As the provincial government tightens restrictions to prevent the spread of COVID-19, the Prince Albert Grand Council has taken the next step towards helping vulnerable Prince Albert residents.

Earlier this week the PAGC’s Urban Services division started collecting basic necessities for elders, single-parent families and disabled residents in Prince Albert.

Urban Services director Geo Despins said they’ve already started handing out some Emergency Care Packages, and hope to hand out many more as conditions get tougher.

“Our main focus is the elders and the vulnerable who can’t get around and struggle to find transportation,” Despins said between deliveries on Thursday. “That’s what we want.”

Despins said transit services can be really helpful for vulnerable residents, but right now it’s too much of a danger. They’re trying to minimize contact as much as possible, and that includes contact with PAGC employees who deliver the package. They’re being instructed to ring or knock at a house, then leave the care package on the front step and wait in their vehicle. Once the resident has opened the door and taken the care package, the employee drives away.

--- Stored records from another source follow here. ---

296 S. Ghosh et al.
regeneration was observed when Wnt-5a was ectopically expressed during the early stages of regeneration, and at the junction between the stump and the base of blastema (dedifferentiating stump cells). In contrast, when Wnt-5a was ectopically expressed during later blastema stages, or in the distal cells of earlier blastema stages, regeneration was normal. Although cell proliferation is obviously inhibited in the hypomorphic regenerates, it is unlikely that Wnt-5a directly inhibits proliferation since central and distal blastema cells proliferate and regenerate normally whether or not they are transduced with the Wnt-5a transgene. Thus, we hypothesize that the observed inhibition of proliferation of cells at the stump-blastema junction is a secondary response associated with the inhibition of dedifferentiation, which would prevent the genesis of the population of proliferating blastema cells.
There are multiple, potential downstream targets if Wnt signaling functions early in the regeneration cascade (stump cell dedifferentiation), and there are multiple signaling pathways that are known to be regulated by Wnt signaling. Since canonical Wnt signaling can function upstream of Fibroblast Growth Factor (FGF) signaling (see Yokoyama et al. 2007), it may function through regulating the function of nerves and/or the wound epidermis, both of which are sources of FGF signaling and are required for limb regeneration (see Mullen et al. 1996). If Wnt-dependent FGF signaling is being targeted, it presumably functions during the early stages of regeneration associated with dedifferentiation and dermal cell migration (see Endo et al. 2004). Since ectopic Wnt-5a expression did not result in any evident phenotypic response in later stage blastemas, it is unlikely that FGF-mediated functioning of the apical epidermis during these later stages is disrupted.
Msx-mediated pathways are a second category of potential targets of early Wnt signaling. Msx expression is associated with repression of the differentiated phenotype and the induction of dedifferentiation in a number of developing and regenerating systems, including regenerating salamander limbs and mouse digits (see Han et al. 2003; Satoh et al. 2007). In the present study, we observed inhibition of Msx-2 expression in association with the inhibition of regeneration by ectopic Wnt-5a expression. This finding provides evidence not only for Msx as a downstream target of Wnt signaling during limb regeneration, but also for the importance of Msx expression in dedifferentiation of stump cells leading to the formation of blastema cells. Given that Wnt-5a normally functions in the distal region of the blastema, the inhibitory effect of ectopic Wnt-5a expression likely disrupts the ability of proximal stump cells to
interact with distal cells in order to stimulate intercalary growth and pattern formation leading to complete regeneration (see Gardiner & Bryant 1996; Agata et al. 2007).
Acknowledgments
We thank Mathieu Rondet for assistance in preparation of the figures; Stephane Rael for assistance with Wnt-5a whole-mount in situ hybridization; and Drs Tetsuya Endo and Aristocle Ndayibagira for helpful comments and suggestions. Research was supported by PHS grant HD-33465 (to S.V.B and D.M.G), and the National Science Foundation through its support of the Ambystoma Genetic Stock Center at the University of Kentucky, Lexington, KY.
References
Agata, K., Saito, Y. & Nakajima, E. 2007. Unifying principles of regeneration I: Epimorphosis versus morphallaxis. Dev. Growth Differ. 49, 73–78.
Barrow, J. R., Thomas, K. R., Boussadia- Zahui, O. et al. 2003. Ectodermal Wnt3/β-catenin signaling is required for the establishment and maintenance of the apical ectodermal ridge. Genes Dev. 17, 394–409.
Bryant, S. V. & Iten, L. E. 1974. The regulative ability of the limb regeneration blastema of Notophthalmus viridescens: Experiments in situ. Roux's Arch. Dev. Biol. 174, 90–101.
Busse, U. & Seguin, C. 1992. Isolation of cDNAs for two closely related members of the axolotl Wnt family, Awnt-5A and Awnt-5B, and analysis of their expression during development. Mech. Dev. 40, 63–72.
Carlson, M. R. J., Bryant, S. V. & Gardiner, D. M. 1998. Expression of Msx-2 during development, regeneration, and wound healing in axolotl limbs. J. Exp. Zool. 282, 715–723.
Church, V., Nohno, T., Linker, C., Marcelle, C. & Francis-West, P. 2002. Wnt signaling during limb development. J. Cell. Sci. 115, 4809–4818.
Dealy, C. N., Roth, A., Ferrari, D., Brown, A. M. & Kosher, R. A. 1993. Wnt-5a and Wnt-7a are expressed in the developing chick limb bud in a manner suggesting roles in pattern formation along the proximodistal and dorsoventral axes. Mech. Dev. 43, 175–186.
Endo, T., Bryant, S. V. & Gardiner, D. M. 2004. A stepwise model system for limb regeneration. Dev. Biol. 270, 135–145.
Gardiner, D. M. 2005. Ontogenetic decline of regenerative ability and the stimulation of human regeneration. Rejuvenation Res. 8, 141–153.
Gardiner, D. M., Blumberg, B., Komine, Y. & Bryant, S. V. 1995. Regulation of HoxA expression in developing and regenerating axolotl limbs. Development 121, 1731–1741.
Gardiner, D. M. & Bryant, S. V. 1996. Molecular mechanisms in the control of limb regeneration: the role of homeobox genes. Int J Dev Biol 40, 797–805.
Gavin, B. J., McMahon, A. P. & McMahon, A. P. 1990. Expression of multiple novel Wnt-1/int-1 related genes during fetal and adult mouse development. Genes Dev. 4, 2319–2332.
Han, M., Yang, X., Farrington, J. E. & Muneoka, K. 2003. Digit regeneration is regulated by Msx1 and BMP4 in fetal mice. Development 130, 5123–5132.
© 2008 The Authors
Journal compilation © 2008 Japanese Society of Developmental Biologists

“We want to make sure everybody just stays clear of people and keeps their distance,” Despins said. “We’re following the COVID-19 rules. We want to make sure everybody’s washing their hands as well. We’re trying to get the message out to every family.”

Despins added that it’s been encouraging to see PAGC leaders, staff, Urban Services, and Prince Albert residents pull together during a difficult time.

“Everybody is doing their part and working,” he said. “It’s great to see that, everybody working together at a time of need.”

Anyone wishing to donate non-perishable food items and disinfecting supplies to the PAGC’s emergency care package program can do so at 1410B Central Avenue between the hours of 10 a.m. and 4 p.m. Donors are asked to call ahead to ensure the safety of staff and volunteers. The number is 306-765-5300.

The PAGC is asking for the following donations: dried pasta and rice, pasta sauce, canned soup, vegetables and beans, pet food and supplies, feminine hygiene products, thermometers, diapers, alcohol-based sanitizer, fever-reducing medication, facial tissue, toilet paper, paper towels, plastic garbage bags, dish soap, laundry detergent, household bleach, household cleaning products and soap.